Pro forma consolidated net sales and net income for the combined entity are estimated to be $571 million and $22.5 million, respectively, for the year ended January 31, 2016. These pro forma estimates assume the transaction took place on February 2, 2015, the beginning of Hooker Furniture’s 2016 fiscal year, which end on January 31, 2016.  The pro forma net sales and net earnings estimates include estimates for interest expense related to the Bank of America Acquisition Credit Facility and amortization expense of identified intangible assets, net of the elimination of historical amortization of Home Meridian intangible assets. The pro forma net sales and net earnings estimates exclude non-recurring transaction related costs from the statement of operations of both companies and interest expense paid by Home Meridian under its former credit agreement.

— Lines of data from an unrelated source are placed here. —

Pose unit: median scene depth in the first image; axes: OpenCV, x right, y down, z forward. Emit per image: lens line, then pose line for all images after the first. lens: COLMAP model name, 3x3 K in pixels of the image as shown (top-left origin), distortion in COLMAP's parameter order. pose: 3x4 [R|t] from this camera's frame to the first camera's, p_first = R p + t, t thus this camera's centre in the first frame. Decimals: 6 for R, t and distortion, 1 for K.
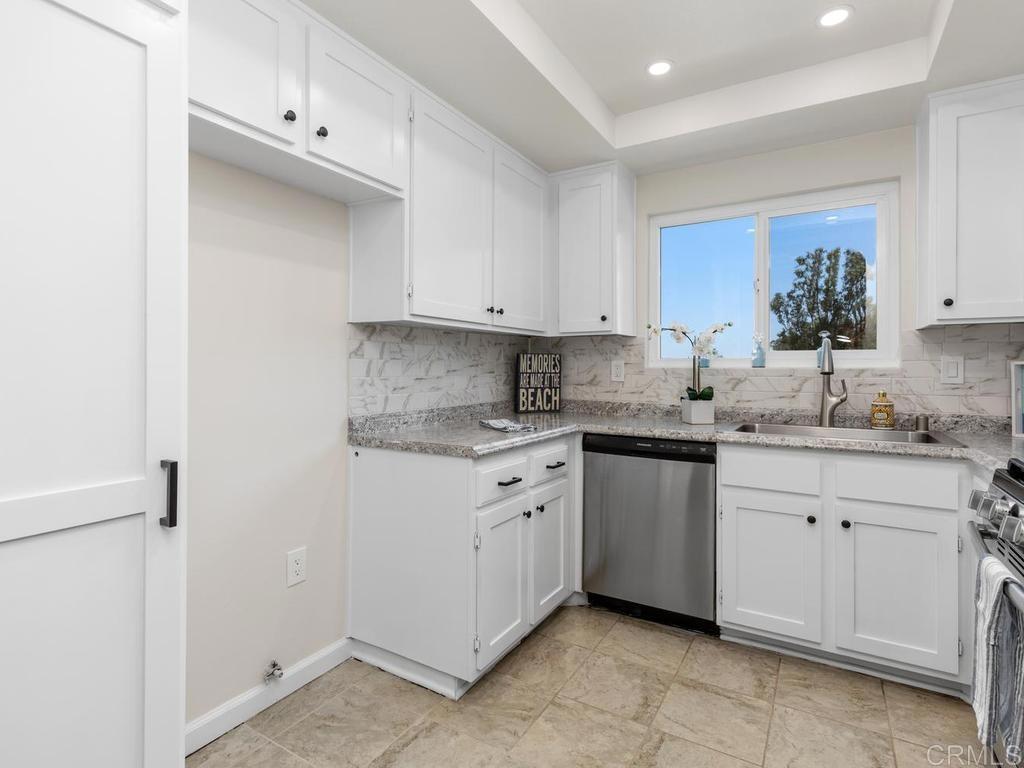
lens RADIAL K [[523.7, 0, 519.6], [0, 523.7, 365.7], [0, 0, 1]] dist [0.005469, -0.000374]
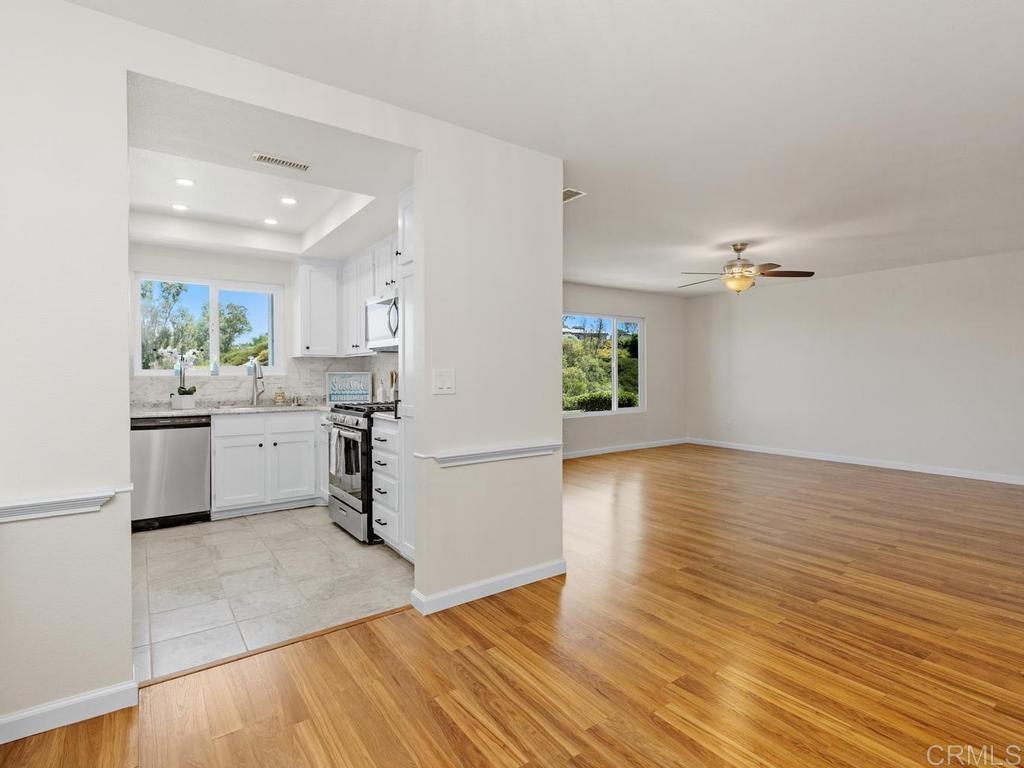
lens RADIAL K [[519.5, 0, 519.8], [0, 519.5, 378.0], [0, 0, 1]] dist [0.001787, 0.000318]
pose [[0.392263, -0.010101, 0.919798, -0.857113], [0.000460, 0.999942, 0.010785, -0.006855], [-0.919853, -0.003807, 0.392245, -0.712562]]
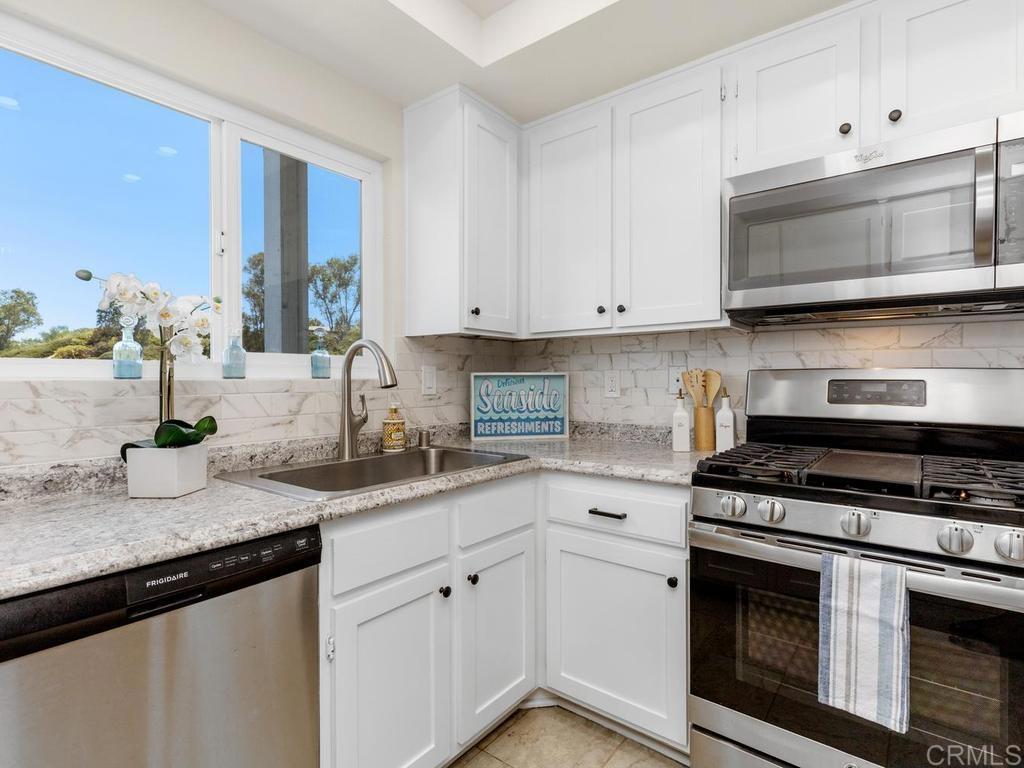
lens RADIAL K [[519.5, 0, 519.8], [0, 519.5, 378.0], [0, 0, 1]] dist [0.001787, 0.000318]
pose [[0.128154, -0.002532, 0.991751, -0.110980], [-0.001623, 0.999995, 0.002763, 0.000650], [-0.991753, -0.001964, 0.128149, 0.692509]]
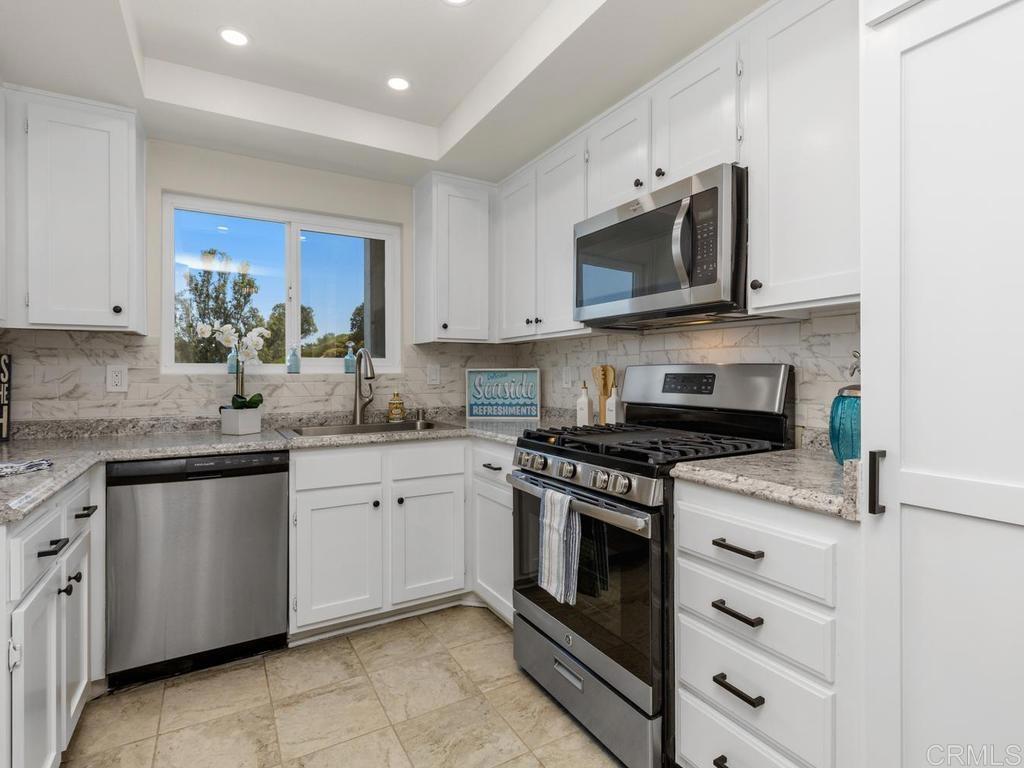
lens RADIAL K [[520.6, 0, 515.1], [0, 520.6, 372.6], [0, 0, 1]] dist [0.001587, -0.000480]
pose [[0.490318, -0.001758, 0.871542, -0.254088], [0.001043, 0.999998, 0.001430, 0.001167], [-0.871543, 0.000208, 0.490319, 0.142706]]
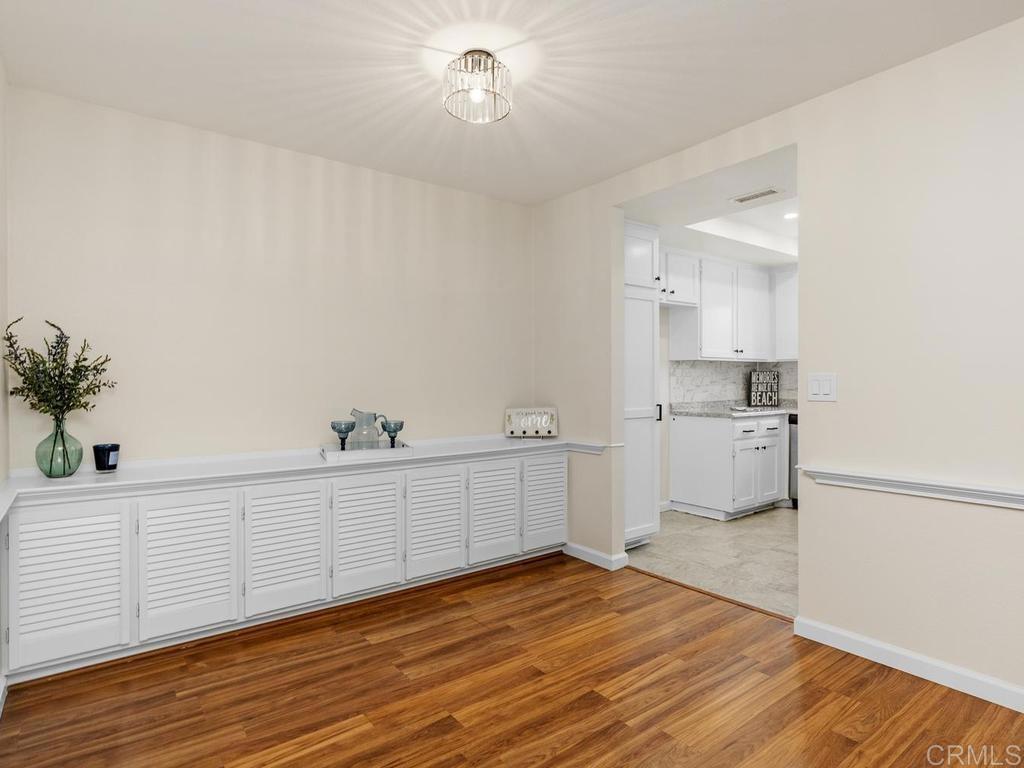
lens RADIAL K [[566.6, 0, 511.8], [0, 566.6, 389.1], [0, 0, 1]] dist [-0.002045, -0.001096]
pose [[0.924794, -0.004429, -0.380443, -0.026928], [0.011155, 0.999818, 0.015476, -0.004847], [0.380305, -0.018556, 0.924675, -1.341649]]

Fair Value Estimates of Assets Acquired and Liabilities Assumed

The consideration and components of Hooker Furniture’s initial fair value allocation of the purchase price paid at closing and in the subsequent Net Working Capital Adjustment consisted of the following:

Fair value estimates of assets acquired and liabilities assumed
 
Purchase price consideration
     
Cash paid for assets acquired
  $ 85,000  
Value of shares issued for assets acquired
    15,000  
Value of shares issued for excess net working capital
    5,267  
Cash paid for net working capital adjustment
    995  
         
Total purchase price
  $ 106,262  
         
         
Accounts receivable
  $ 45,360  
Inventory
    37,607  
Prepaid expenses and other current assets
    2,045  
Property and equipment
    5,814  
Intangible assets
    28,800  
Goodwill
    21,023  
Accounts payable and accrued expenses
    (18,948 )
Accrued expenses
    (6,783 )
Pension plan and deferred compensation liabilities
    (8,656 )
         
Total purchase price
  $ 106,262  

Substantially all of these amounts are subject to subsequent adjustment as we continue to gather information during the measurement period. Certain intangible assets were acquired as part this transaction. Trade names, customer relationships, and order backlog have been assigned preliminary fair values subject to additional analysis during the measurement period.  Some of these intangible assets have been assigned useful lives while others have been determined to be indefinite-lived.

We have not yet determined the composition of our operating segments for the combined entity. We expect to be able to deduct goodwill for income tax purposes; however, book and tax goodwill may differ due to differences in book and tax capitalization rules.  

Cash Dividend

On March 1, 2016, our Board of Directors declared a quarterly cash dividend of $0.10 per share, payable on March 31, 2016 to shareholders of record at March 15, 2016.